O trabalho está matando as pessoas, sim! Foto: Pixabay

Isso não é uma simples metáfora. O atual cenário mundial colabora com a desumanização dos trabalhadores, que adoecem e perdem suas vidas

O escritor e pesquisador Jeffrey Pfeffer defende firmemente sua afirmação de que o trabalho está, literalmente, matando pessoas. E que essa realidade não é uma simples metáfora. Como professor na Escola de Pós-Graduação em Negócios da Universidade de Stanford, nos Estados Unidos, ele baseia sua argumentação em décadas de pesquisa realizada não apenas em seu país, mas também em outras partes do mundo.

É uma realidade de trabalho incontestável hoje

Ao longo de sua carreira, Pfeffer escreveu, ou coescreveu, 15 livros sobre teoria organizacional e recursos humanos. Em sua obra mais recente, Morrendo por um salário, ele expõe como o sistema de trabalho contemporâneo contribui para a doença e até mesmo para a morte das pessoas.

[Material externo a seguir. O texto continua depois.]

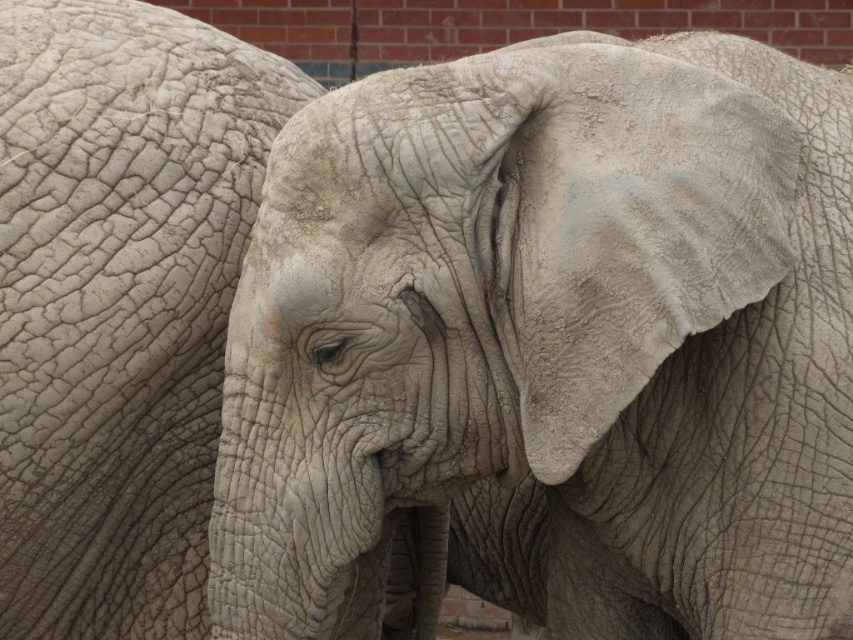
Is point (556, 188) positioned after point (144, 68)?

No, it is not.

Is gray textured elephant at center thinner than gray rough skin at left?

No, gray textured elephant at center is not thinner than gray rough skin at left.

Does point (643, 506) lie in front of point (49, 384)?

That is False.

This screenshot has height=640, width=853. What are the coordinates of `gray textured elephant at center` in the screenshot? It's located at (553, 326).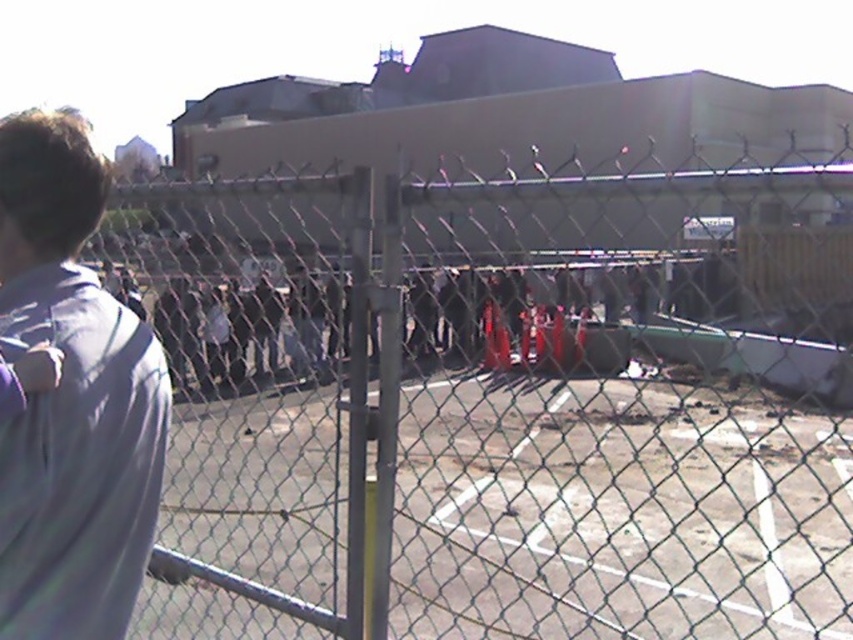
You are standing at the center of the scene and want to move towards the gray fabric shirt at left. The chain link fence at left is blocking your path. Can you walk around it to reach the shirt?

The chain link fence at left is 16.55 meters away from the gray fabric shirt at left, so you can walk around the fence to reach the shirt as the distance allows enough space to maneuver around it.

You are a photographer trying to capture a clear shot of the gray fabric shirt at left and the chain link fence at left. Based on their positions, which object is closer to the camera?

The gray fabric shirt at left is closer to the camera because the chain link fence at left is positioned on its right side, meaning it is further away.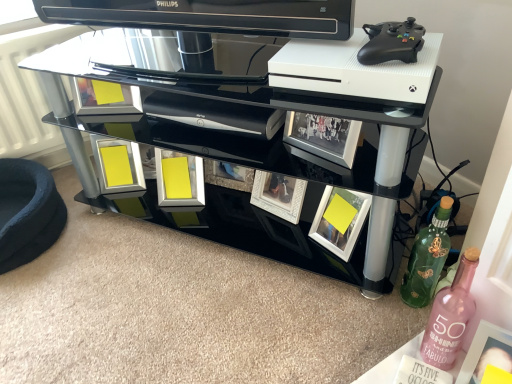
Find the location of a particular element. The height and width of the screenshot is (384, 512). vacant space that is to the left of white glossy magazine at lower right is located at coordinates (336, 357).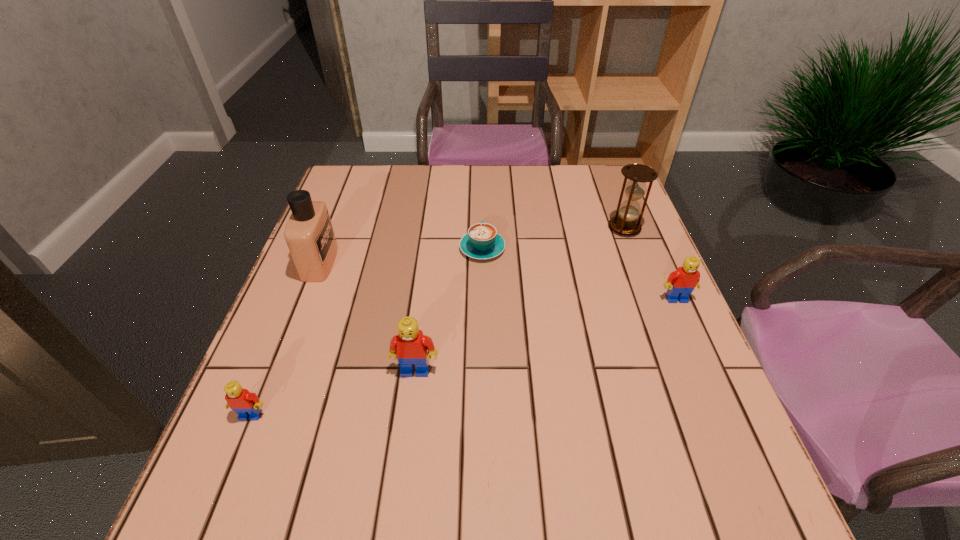
Please point a space for a new Lego to maintain equal intervals. Please provide its 2D coordinates. Your answer should be formatted as a tuple, i.e. [(x, y)], where the tuple contains the x and y coordinates of a point satisfying the conditions above.

[(556, 332)]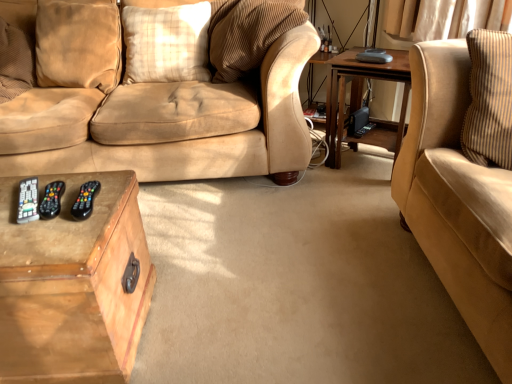
The image size is (512, 384). I want to click on black plastic remote at lower left, so click(28, 201).

What is the approximate width of black plastic remote at lower left?

It is 9.34 inches.

Locate an element on the screen. plaid fabric pillow at center, the second pillow positioned from the left is located at coordinates (166, 43).

You are a GUI agent. You are given a task and a screenshot of the screen. Output one action in this format:
    pyautogui.click(x=<x>, y=<y>)
    Task: Click on the table in front of the wooden table at right, the 1th table positioned from the right
    This screenshot has width=512, height=384.
    Given the screenshot: What is the action you would take?
    pyautogui.click(x=72, y=286)

Which of these two, wooden trunk at lower left, the 1th table from the left, or wooden table at right, the 1th table viewed from the back, is bigger?

wooden trunk at lower left, the 1th table from the left.

From a real-world perspective, which object rests below the other?

From a 3D spatial view, wooden trunk at lower left, which is counted as the 1th table, starting from the bottom, is below.

From a real-world perspective, which object stands above the other?

From a 3D spatial view, velvet beige pillow at upper left, acting as the 2th pillow starting from the right, is above.

Is velvet beige pillow at upper left, arranged as the 1th pillow when viewed from the left, inside wooden trunk at lower left, arranged as the second table when viewed from the right?

No.

Based on the photo, is the surface of wooden trunk at lower left, positioned as the first table in front-to-back order, in direct contact with velvet beige pillow at upper left, arranged as the 1th pillow when viewed from the left?

No, wooden trunk at lower left, positioned as the first table in front-to-back order, is not in contact with velvet beige pillow at upper left, arranged as the 1th pillow when viewed from the left.

Between wooden trunk at lower left, which appears as the second table when viewed from the back, and velvet beige pillow at upper left, acting as the 2th pillow starting from the right, which one has smaller size?

velvet beige pillow at upper left, acting as the 2th pillow starting from the right, is smaller.

From the image's perspective, which object appears higher, velvet beige pillow at upper left, arranged as the 1th pillow when viewed from the left, or wooden trunk at lower left, positioned as the first table in front-to-back order?

velvet beige pillow at upper left, arranged as the 1th pillow when viewed from the left, appears higher in the image.

From a real-world perspective, is velvet beige pillow at upper left, acting as the 2th pillow starting from the right, positioned over wooden trunk at lower left, which is counted as the 1th table, starting from the bottom, based on gravity?

Yes.

Does velvet beige pillow at upper left, acting as the 2th pillow starting from the right, have a larger size compared to wooden trunk at lower left, acting as the second table starting from the top?

Actually, velvet beige pillow at upper left, acting as the 2th pillow starting from the right, might be smaller than wooden trunk at lower left, acting as the second table starting from the top.

Measure the distance from velvet beige pillow at upper left, arranged as the 1th pillow when viewed from the left, to wooden trunk at lower left, arranged as the second table when viewed from the right.

velvet beige pillow at upper left, arranged as the 1th pillow when viewed from the left, and wooden trunk at lower left, arranged as the second table when viewed from the right, are 3.80 feet apart.

Considering the relative sizes of plaid fabric pillow at center, which is counted as the 1th pillow, starting from the right, and black plastic remote at lower left in the image provided, is plaid fabric pillow at center, which is counted as the 1th pillow, starting from the right, taller than black plastic remote at lower left?

Indeed, plaid fabric pillow at center, which is counted as the 1th pillow, starting from the right, has a greater height compared to black plastic remote at lower left.

From the image's perspective, is plaid fabric pillow at center, which is counted as the 1th pillow, starting from the right, under black plastic remote at lower left?

Incorrect, from the image's perspective, plaid fabric pillow at center, which is counted as the 1th pillow, starting from the right, is higher than black plastic remote at lower left.

Is plaid fabric pillow at center, which is counted as the 1th pillow, starting from the right, inside the boundaries of black plastic remote at lower left, or outside?

plaid fabric pillow at center, which is counted as the 1th pillow, starting from the right, is spatially situated outside black plastic remote at lower left.

Considering the relative sizes of velvet beige pillow at upper left, arranged as the 1th pillow when viewed from the left, and suede beige couch at right in the image provided, is velvet beige pillow at upper left, arranged as the 1th pillow when viewed from the left, wider than suede beige couch at right?

Incorrect, the width of velvet beige pillow at upper left, arranged as the 1th pillow when viewed from the left, does not surpass that of suede beige couch at right.

From a real-world perspective, is velvet beige pillow at upper left, acting as the 2th pillow starting from the right, physically located above or below suede beige couch at right?

In terms of real-world spatial position, velvet beige pillow at upper left, acting as the 2th pillow starting from the right, is above suede beige couch at right.

How distant is velvet beige pillow at upper left, acting as the 2th pillow starting from the right, from suede beige couch at right?

5.20 feet.

Which is closer to the camera, (73, 70) or (459, 190)?

Clearly, point (73, 70) is more distant from the camera than point (459, 190).

Considering the relative sizes of velvet beige pillow at upper left, arranged as the 1th pillow when viewed from the left, and wooden table at right, which appears as the 2th table when ordered from the bottom, in the image provided, is velvet beige pillow at upper left, arranged as the 1th pillow when viewed from the left, wider than wooden table at right, which appears as the 2th table when ordered from the bottom,?

No.

Consider the image. From a real-world perspective, relative to wooden table at right, which is counted as the 1th table, starting from the top, is velvet beige pillow at upper left, acting as the 2th pillow starting from the right, vertically above or below?

velvet beige pillow at upper left, acting as the 2th pillow starting from the right, is above wooden table at right, which is counted as the 1th table, starting from the top.

Can you confirm if velvet beige pillow at upper left, arranged as the 1th pillow when viewed from the left, is taller than wooden table at right, the 1th table positioned from the right?

No, velvet beige pillow at upper left, arranged as the 1th pillow when viewed from the left, is not taller than wooden table at right, the 1th table positioned from the right.

Is wooden table at right, the 1th table positioned from the right, in contact with velvet beige pillow at upper left, acting as the 2th pillow starting from the right?

No, wooden table at right, the 1th table positioned from the right, is not beside velvet beige pillow at upper left, acting as the 2th pillow starting from the right.

From a real-world perspective, is wooden table at right, the 1th table positioned from the right, on top of velvet beige pillow at upper left, acting as the 2th pillow starting from the right?

No.

In terms of width, does wooden table at right, the second table viewed from the front, look wider or thinner when compared to velvet beige pillow at upper left, acting as the 2th pillow starting from the right?

Considering their sizes, wooden table at right, the second table viewed from the front, looks broader than velvet beige pillow at upper left, acting as the 2th pillow starting from the right.

Does wooden table at right, the second table viewed from the front, have a lesser height compared to velvet beige pillow at upper left, arranged as the 1th pillow when viewed from the left?

No.

At what (x,y) coordinates should I click in order to perform the action: click on table that appears in front of the wooden table at right, which is counted as the 1th table, starting from the top. Please return your answer as a coordinate pair (x, y). Looking at the image, I should click on (72, 286).

I want to click on pillow on the left of wooden trunk at lower left, the 1th table from the left, so click(78, 44).

Which object lies nearer to the anchor point black plastic remote at lower left, velvet beige pillow at upper left, arranged as the 1th pillow when viewed from the left, or wooden trunk at lower left, which appears as the second table when viewed from the back?

Among the two, wooden trunk at lower left, which appears as the second table when viewed from the back, is located nearer to black plastic remote at lower left.

Considering their positions, is black plastic remote at lower left positioned closer to plaid fabric pillow at center, the second pillow positioned from the left, than suede beige couch at right?

Based on the image, black plastic remote at lower left appears to be nearer to plaid fabric pillow at center, the second pillow positioned from the left.

Considering their positions, is plaid fabric pillow at center, the second pillow positioned from the left, positioned closer to black plastic remote at lower left than velvet beige pillow at upper left, arranged as the 1th pillow when viewed from the left?

velvet beige pillow at upper left, arranged as the 1th pillow when viewed from the left, is closer to black plastic remote at lower left.

When comparing their distances from suede beige couch at right, does plaid fabric pillow at center, which is counted as the 1th pillow, starting from the right, or black plastic remote at lower left seem further?

plaid fabric pillow at center, which is counted as the 1th pillow, starting from the right, is further to suede beige couch at right.

From the image, which object appears to be nearer to plaid fabric pillow at center, which is counted as the 1th pillow, starting from the right, wooden table at right, the 1th table viewed from the back, or velvet beige pillow at upper left, arranged as the 1th pillow when viewed from the left?

Among the two, velvet beige pillow at upper left, arranged as the 1th pillow when viewed from the left, is located nearer to plaid fabric pillow at center, which is counted as the 1th pillow, starting from the right.

Based on the photo, looking at the image, which one is located closer to wooden table at right, the 1th table positioned from the right, plaid fabric pillow at center, the second pillow positioned from the left, or velvet beige pillow at upper left, acting as the 2th pillow starting from the right?

The object closer to wooden table at right, the 1th table positioned from the right, is plaid fabric pillow at center, the second pillow positioned from the left.

Considering their positions, is velvet beige pillow at upper left, arranged as the 1th pillow when viewed from the left, positioned further to wooden table at right, the second table positioned from the left, than plaid fabric pillow at center, which is counted as the 1th pillow, starting from the right?

The object further to wooden table at right, the second table positioned from the left, is velvet beige pillow at upper left, arranged as the 1th pillow when viewed from the left.

Which object lies nearer to the anchor point plaid fabric pillow at center, the second pillow positioned from the left, suede beige couch at right or black plastic remote at lower left?

Among the two, black plastic remote at lower left is located nearer to plaid fabric pillow at center, the second pillow positioned from the left.

Locate an element on the screen. remote situated between velvet beige pillow at upper left, arranged as the 1th pillow when viewed from the left, and wooden table at right, which appears as the 2th table when ordered from the bottom, from left to right is located at coordinates (28, 201).

Locate an element on the screen. This screenshot has width=512, height=384. table between wooden trunk at lower left, positioned as the first table in front-to-back order, and suede beige couch at right is located at coordinates (360, 92).

Find the location of a particular element. This screenshot has width=512, height=384. pillow between velvet beige pillow at upper left, arranged as the 1th pillow when viewed from the left, and wooden table at right, the second table viewed from the front, in the horizontal direction is located at coordinates (166, 43).

Identify the location of pillow between black plastic remote at lower left and wooden table at right, the second table viewed from the front. Image resolution: width=512 pixels, height=384 pixels. (166, 43).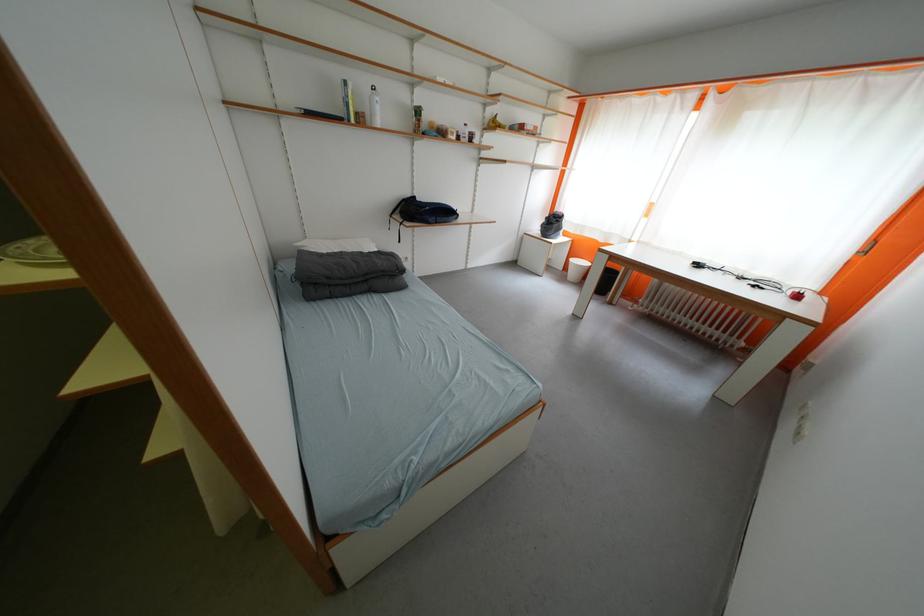
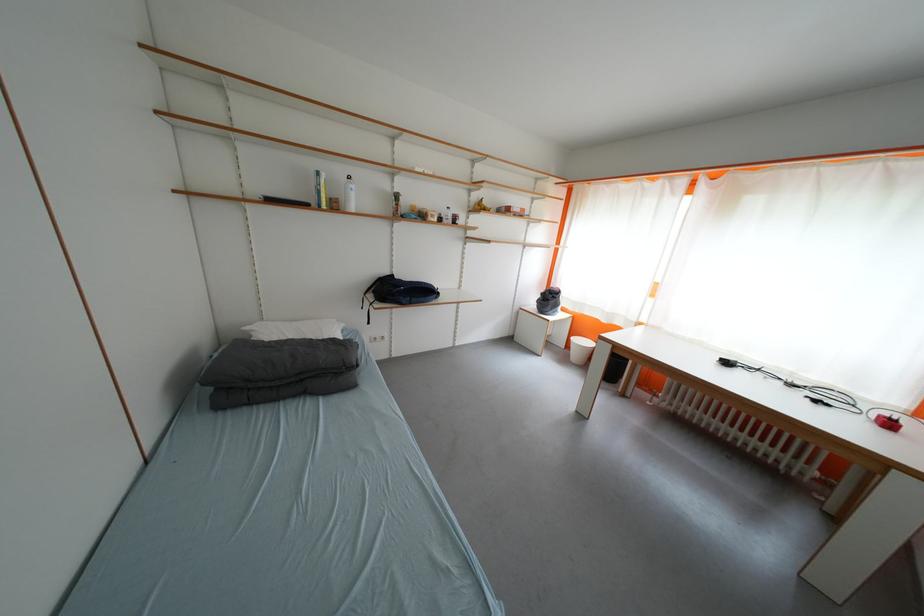
In the second image, find the point that corresponds to the point at 569,277 in the first image.

(572, 358)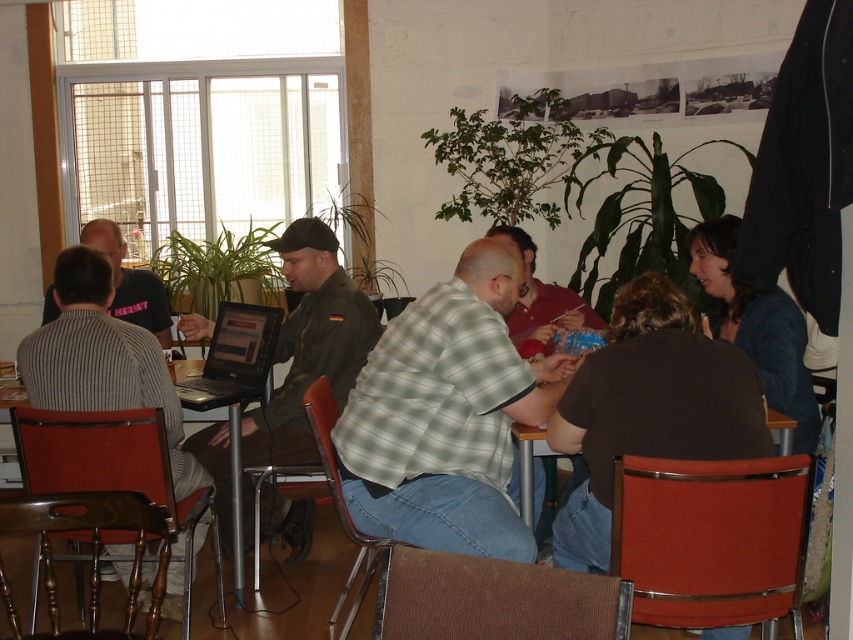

Assi, um dos casos que Pfeffer destaca em seu livro é o de Kenji Hamada. Um homem de 42 anos que faleceu de um ataque cardíaco enquanto estava no escritório em Tóquio. Hamada trabalhava incríveis 75 horas por semana e gastava cerca de duas horas todos os dias para ir e voltar do trabalho. Pouco antes de sua morte, ele havia trabalhado por 40 dias consecutivos sem folga, deixando sua esposa preocupada com seu estado extremamente estressado.

Essa não é uma história isolada de morte causada por trabalho

Pfeffer reúne vários exemplos semelhantes em seu livro, que destaca os efeitos prejudiciais de um sistema de trabalho excessivamente exigente. Ele aponta que 61% dos trabalhadores nos Estados Unidos afirmam que o estresse causou problemas de saúde para eles. Enquanto 7% relataram ter sido hospitalizados por questões também relacionadas ao trabalho. “O acúmulo do nível de estresse, potencializado pela ausência de relaxamento e interações sociais, pode levar a sérios problemas de saúde mental, como ansiedade e depressão”, afirma a psicóloga Larissa Fonseca, especialista clínica em Ansiedade, Crise de Pânico, Burnout e Sono. 

As consequências chegam para a empresa também

Partindo da perspectiva econômica, Pfeffer estima que o estresse no local de trabalho esteja ligado à morte de aproximadamente 120 mil trabalhadores americanos. Ele também calcula que as empresas americanas gastam cerca de US$ 300 bilhões anualmente para lidar com problemas de saúde de seus funcionários.

O lucro é o mais importante de tudo? 

Em conclusão, é o que parece. Em uma entrevista concedida a BBC News Mundo, Pfeffer expôs sua teoria de como o trabalho moderno afeta os trabalhadores. Para ele, os efeitos prejudiciais das longas jornadas, demissões e falta de cobertura de saúde, são os gatilhos que geram insegurança econômica, conflitos familiares e doenças. Isso também foi citado pela psicóloga. 

Sobre esse panorama, Pfeffer critica firmemente o atual estado de desumanização do trabalho. Onde as empresas priorizam os interesses dos acionistas – ou seja, quem é responsável pelo dinheiro – ao invés dos funcionários. Ele aponta que os empregadores são os principais responsáveis por essa situação. Mas não os únicos, pois ele vê que os governos fecham os olhos para o problema.

Há luz no fim do túnel?

Sim, mas é preciso que haja colaboração de todas as partes. Para Pfeffer, é essencial uma intervenção política para resolver esse problema, que é sistêmico. Ele argumenta que os custos econômicos e sociais associados à saúde precária dos trabalhadores fazem com que seja praticamente obrigatório uma mobilização e esforço coletivo para mudar essas condições.

Embora reconheça que os trabalhadores enfrentam desafios ao tentar melhorar suas condições de trabalho individualmente, Pfeffer enfatiza a importância de assumir a responsabilidade pela própria saúde. Para ele, a solução mais viável agora é pressionar os governos para implementarem leis que protejam os trabalhadores e promovam um ambiente de trabalho mais saudável e equilibrado para todos. “Colegas e supervisores compreensivos podem oferecer apoio emocional, colaboração e flexibilidade, permitindo que os indivíduos enfrentem desafios de maneira mais eficaz. Diversos programas em saúde de grandes corporações promovem a autopercepção, integração do time e uma liderança preparada para lidar com humanos e suas emoções”, indica Larissa.